The structure of medical education itself is likely to contribute to disruptions in students' health habits. Although sleep deprivation is a common occurrence during the later clinical years and residency, changes in sleep habits may occur as early as the first year as students adjust their sleep schedules in favor of studying (e.g., “pulling all-nighters”). An additional health issue is substance use. A recent study of graduating medical students found that 18% reported drinking alcohol more than three times a week, while 21% reported at least one episode of binge drinking in the preceding 30 days. Also, 18% of women and 11% of men medical students reported that their drinking had increased in medical school, and impairment rates due to alcoholism for physicians are reported to be as high as 10%.3 Providing medical students with information about their health habits could positively affect students' functioning, particularly if the students are able to modify their health behaviors accordingly. In addition, if medical students understand appropriate health habits and their impact on emotional adjustment, they are more likely to address these issues effectively in their future practice as physicians.2
We designed this study to examine the prevalences of and changes in health habits across the first semester for medical students. Our second aim was to investigate the effectiveness of self-awareness and self-care interventions for promoting positive health habits and emotional adjustment during the students' first semester.
We recruited 64 first-year medical students from an Introduction to Clinical Medicine (ICM-I) class at the Indiana University School of Medicine. Eight sections of eight students each, approximately one third of the class, agreed to participate in the study and gave their voluntary written consent. Over the course of the semester, one student took a leave of absence and nine others did not complete one of the assessments, resulting in a final sample of 32 men and 22 women. The average age of the students was 24.02 years (SD = 3.42). The students who volunteered for the study did not differ in their demographics from the remainder of their class.
Questionnaires. The health-habit questionnaires consisted of the Health Habits Survey, developed for use in this study, and the Alcohol Use Disorders Identification Test4 (AUDIT). The Health Habits Survey assessed the prevalences of different types of sleep habits (e.g., difficulty falling asleep, maintaining consistent wake times, eating or drinking to promote sleep, pulling “all-nighters”) as well as the frequencies of socialization, exercise, and caffeine use. As a descriptive measure, the Health Habits Survey was developed using a categorical format. For example, students indicated amount of sleep by selecting one of four categories: less than four hours, four to six hours, seven to eight hours, nine or more hours. The AUDIT is a ten-item questionnaire about alcohol consumption and problems associated with alcohol. A cutoff score of 8 or higher is predictive of hazardous and harmful drinking. The instrument has shown good reliability and sensitivity for detection of alcohol-related problems.5
The primary adjustment outcome measures were the Beck Depression Inventory-II6 (BDI-II); the Medical Education Quality of Life Questionnaire (MEQL), developed for use in this study; and the Epworth Sleepiness Scale.7 The BDI-II total scores range from 0 to 63: scores of 13 or less are interpreted as minimal depression, 14–19 as mild depression, 20–28 as moderate, and 29 or more as severe depression. The MEQL consisted of satisfaction ratings using a Likert rating where 1 = “completely unsatisfied” to 7 = “completely satisfied” for the areas of quality of teaching, amount of material, academic progress, study habits, mastery of material, social life with partner, social life with friends, social life with family, physical health, emotional health, spiritual life, recreational activities, household chores, finances, time management, overall satisfaction with medical education, and overall satisfaction with other areas of their life. The Epworth Sleepiness Scale contains eight situations rated on a 0–3 scale for the likelihood of falling asleep during the day. The Epworth total scores are 0–5 = desirable, 5–10 = mild sleepiness, 11–15 = moderate sleepiness, and 16–24 = severe sleepiness, usually associated with impaired performance. Clinical intervention is typically suggested for scores of 11 or more. The Epworth scale has good internal and test—retest reliability and has also shown moderate correlation with objective sleep-propensity tests.8,9
At the third assessment period, a form was included for students to rate their own perceptions of change across the semester in various areas of their health habits using an eight-point scale from +3 = “much improvement” to 0 = “no change” to −3 = “much worse.”

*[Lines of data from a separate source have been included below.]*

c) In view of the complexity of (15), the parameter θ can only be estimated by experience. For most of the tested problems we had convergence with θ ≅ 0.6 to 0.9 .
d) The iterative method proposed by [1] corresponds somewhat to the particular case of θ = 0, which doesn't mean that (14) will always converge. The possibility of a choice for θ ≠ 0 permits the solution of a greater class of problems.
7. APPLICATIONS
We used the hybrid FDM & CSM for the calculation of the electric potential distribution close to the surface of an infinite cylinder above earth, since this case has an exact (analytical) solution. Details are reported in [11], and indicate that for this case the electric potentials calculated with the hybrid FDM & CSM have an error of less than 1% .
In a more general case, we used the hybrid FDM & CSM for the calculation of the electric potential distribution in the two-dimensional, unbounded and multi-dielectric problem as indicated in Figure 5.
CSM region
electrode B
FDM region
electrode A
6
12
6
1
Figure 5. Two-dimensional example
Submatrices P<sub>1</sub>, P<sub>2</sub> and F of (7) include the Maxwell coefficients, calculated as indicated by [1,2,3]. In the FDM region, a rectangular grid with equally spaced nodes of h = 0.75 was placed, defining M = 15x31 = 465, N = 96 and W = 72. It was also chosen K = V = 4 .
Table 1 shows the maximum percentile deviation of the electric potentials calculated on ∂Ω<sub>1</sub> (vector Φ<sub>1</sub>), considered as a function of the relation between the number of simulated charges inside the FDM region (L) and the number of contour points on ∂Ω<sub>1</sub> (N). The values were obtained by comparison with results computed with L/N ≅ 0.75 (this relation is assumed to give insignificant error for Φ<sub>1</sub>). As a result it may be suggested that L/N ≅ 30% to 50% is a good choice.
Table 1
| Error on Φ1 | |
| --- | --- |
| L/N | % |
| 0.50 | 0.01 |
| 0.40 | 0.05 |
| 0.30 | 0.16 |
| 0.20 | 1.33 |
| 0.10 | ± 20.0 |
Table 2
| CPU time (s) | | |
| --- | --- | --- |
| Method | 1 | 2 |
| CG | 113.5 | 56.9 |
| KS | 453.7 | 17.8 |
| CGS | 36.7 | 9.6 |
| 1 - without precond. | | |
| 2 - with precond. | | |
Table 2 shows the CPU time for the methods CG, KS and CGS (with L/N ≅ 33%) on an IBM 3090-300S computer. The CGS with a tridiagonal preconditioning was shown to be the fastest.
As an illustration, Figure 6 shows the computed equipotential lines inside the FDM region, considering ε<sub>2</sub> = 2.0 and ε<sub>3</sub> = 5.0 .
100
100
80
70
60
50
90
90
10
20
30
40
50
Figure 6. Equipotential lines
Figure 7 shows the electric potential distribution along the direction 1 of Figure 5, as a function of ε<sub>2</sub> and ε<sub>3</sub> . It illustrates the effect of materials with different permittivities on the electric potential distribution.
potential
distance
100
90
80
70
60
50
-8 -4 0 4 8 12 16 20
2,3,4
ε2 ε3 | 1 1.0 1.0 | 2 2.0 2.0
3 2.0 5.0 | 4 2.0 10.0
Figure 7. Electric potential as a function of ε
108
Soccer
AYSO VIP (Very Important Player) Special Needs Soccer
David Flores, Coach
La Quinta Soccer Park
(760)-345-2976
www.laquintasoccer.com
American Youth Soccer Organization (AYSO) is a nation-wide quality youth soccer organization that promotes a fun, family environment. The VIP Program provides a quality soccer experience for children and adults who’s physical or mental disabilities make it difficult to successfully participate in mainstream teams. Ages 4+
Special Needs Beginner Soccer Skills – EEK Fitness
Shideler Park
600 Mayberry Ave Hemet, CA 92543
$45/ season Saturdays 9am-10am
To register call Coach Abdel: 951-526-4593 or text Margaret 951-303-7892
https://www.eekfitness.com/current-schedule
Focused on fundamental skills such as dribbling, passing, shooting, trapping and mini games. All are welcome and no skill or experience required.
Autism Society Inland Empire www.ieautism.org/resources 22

Self-awareness intervention materials. The self-awareness intervention focused on increasing students' self-perceptions about changes in their emotional adjustment. The students were given individual written feedback on their Epworth scores, AUDIT scores, and BDI-II scores. They were informed of their scores relative to established norms and relative to those of their peers, as well as any changes that had occurred from the beginning to the middle of the first semester. The students were offered the option of contacting the investigators for further discussion, which none of them chose to do.

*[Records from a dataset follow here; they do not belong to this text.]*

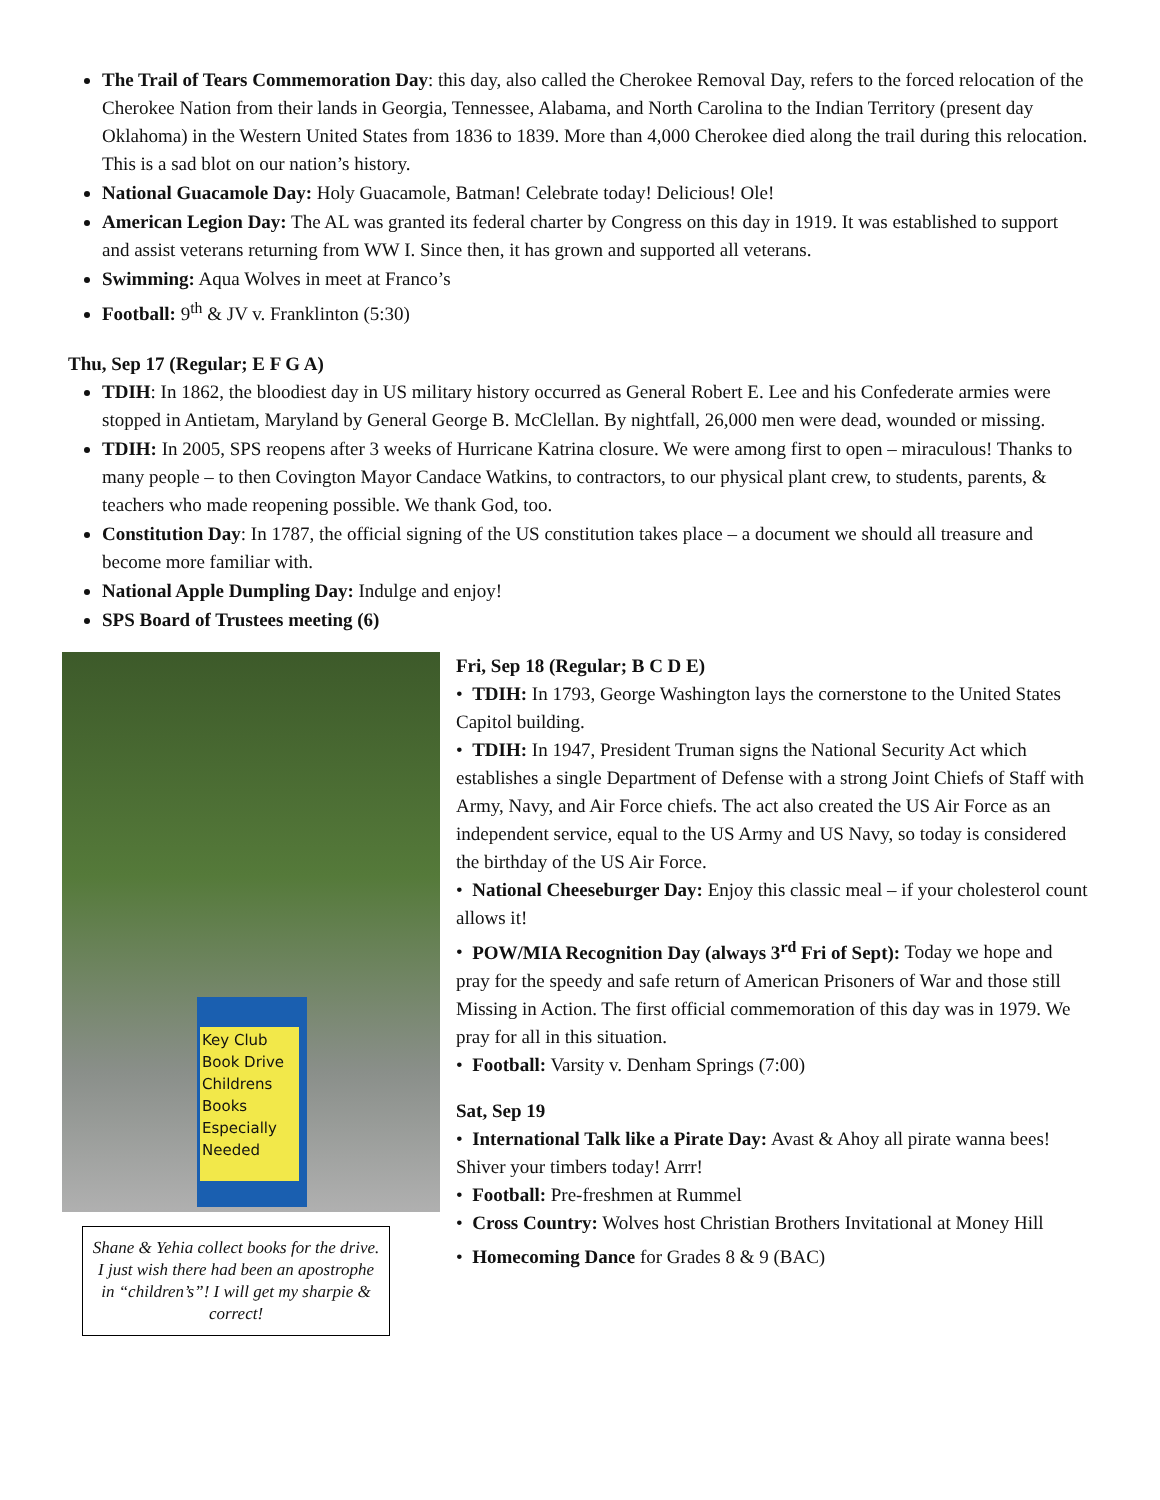The Trail of Tears Commemoration Day: this day, also called the Cherokee Removal Day, refers to the forced relocation of the Cherokee Nation from their lands in Georgia, Tennessee, Alabama, and North Carolina to the Indian Territory (present day Oklahoma) in the Western United States from 1836 to 1839. More than 4,000 Cherokee died along the trail during this relocation. This is a sad blot on our nation’s history.
National Guacamole Day: Holy Guacamole, Batman! Celebrate today! Delicious! Ole!
American Legion Day: The AL was granted its federal charter by Congress on this day in 1919. It was established to support and assist veterans returning from WW I. Since then, it has grown and supported all veterans.
Swimming: Aqua Wolves in meet at Franco’s
Football: 9<sup>th</sup> & JV v. Franklinton (5:30)
Thu, Sep 17 (Regular; E F G A)
TDIH: In 1862, the bloodiest day in US military history occurred as General Robert E. Lee and his Confederate armies were stopped in Antietam, Maryland by General George B. McClellan. By nightfall, 26,000 men were dead, wounded or missing.
TDIH: In 2005, SPS reopens after 3 weeks of Hurricane Katrina closure. We were among first to open – miraculous! Thanks to many people – to then Covington Mayor Candace Watkins, to contractors, to our physical plant crew, to students, parents, & teachers who made reopening possible. We thank God, too.
Constitution Day: In 1787, the official signing of the US constitution takes place – a document we should all treasure and become more familiar with.
National Apple Dumpling Day: Indulge and enjoy!
SPS Board of Trustees meeting (6)
Key Club
Book Drive
Childrens
Books
Especially
Needed
Shane & Yehia collect books for the drive. I just wish there had been an apostrophe in “children’s”! I will get my sharpie & correct!
Fri, Sep 18 (Regular; B C D E)
• TDIH: In 1793, George Washington lays the cornerstone to the United States Capitol building.
• TDIH: In 1947, President Truman signs the National Security Act which establishes a single Department of Defense with a strong Joint Chiefs of Staff with Army, Navy, and Air Force chiefs. The act also created the US Air Force as an independent service, equal to the US Army and US Navy, so today is considered the birthday of the US Air Force.
• National Cheeseburger Day: Enjoy this classic meal – if your cholesterol count allows it!
• POW/MIA Recognition Day (always 3<sup>rd</sup> Fri of Sept): Today we hope and pray for the speedy and safe return of American Prisoners of War and those still Missing in Action. The first official commemoration of this day was in 1979. We pray for all in this situation.
• Football: Varsity v. Denham Springs (7:00)
Sat, Sep 19
• International Talk like a Pirate Day: Avast & Ahoy all pirate wanna bees! Shiver your timbers today! Arrr!
• Football: Pre-freshmen at Rummel
• Cross Country: Wolves host Christian Brothers Invitational at Money Hill
• Homecoming Dance for Grades 8 & 9 (BAC)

Self-care intervention materials. The self-care intervention included a lecture, written information about self-care habits, and a group discussion of self-care issues. The intervention was conducted by a co-investigator (AB) who was not involved in the evaluations of the students. The materials were developed from the perspective of good health care and from the educational literature on the effects of health habits on learning and memory. Information included education about good sleep hygiene habits; effects of substance use on physiologic sleep, learning, and emotional substrates; and recognition and management of depression and anxiety.

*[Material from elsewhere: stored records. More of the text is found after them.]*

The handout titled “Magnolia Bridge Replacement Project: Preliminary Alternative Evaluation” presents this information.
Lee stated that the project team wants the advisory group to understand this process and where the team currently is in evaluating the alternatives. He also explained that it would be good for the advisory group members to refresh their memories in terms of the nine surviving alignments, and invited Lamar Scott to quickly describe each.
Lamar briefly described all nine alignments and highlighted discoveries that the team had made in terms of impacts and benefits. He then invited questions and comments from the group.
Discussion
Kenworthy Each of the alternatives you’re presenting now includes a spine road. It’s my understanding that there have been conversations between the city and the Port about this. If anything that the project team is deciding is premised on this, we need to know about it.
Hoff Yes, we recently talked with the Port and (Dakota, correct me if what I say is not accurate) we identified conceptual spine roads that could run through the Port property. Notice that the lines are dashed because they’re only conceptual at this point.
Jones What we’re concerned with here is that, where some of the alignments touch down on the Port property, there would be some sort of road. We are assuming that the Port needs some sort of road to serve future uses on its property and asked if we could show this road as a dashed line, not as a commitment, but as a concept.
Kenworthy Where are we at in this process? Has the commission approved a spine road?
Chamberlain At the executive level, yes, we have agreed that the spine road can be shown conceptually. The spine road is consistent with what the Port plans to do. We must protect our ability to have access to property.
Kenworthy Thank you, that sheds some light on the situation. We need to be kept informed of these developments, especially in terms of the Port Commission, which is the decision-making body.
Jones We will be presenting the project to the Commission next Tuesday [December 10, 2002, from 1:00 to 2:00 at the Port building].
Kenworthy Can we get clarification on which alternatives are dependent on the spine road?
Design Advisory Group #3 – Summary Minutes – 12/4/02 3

Students completed the questionnaires during the first meeting of the ICM-I class. The second administration occurred at mid-term, and the third administration was at the end of the first semester prior to the start of finals week. Students provided their names at each assessment in order to track individual changes, but they were informed that their responses were maintained with strict confidentiality. Course instructors did not have access to students' responses or to the feedback given to the students.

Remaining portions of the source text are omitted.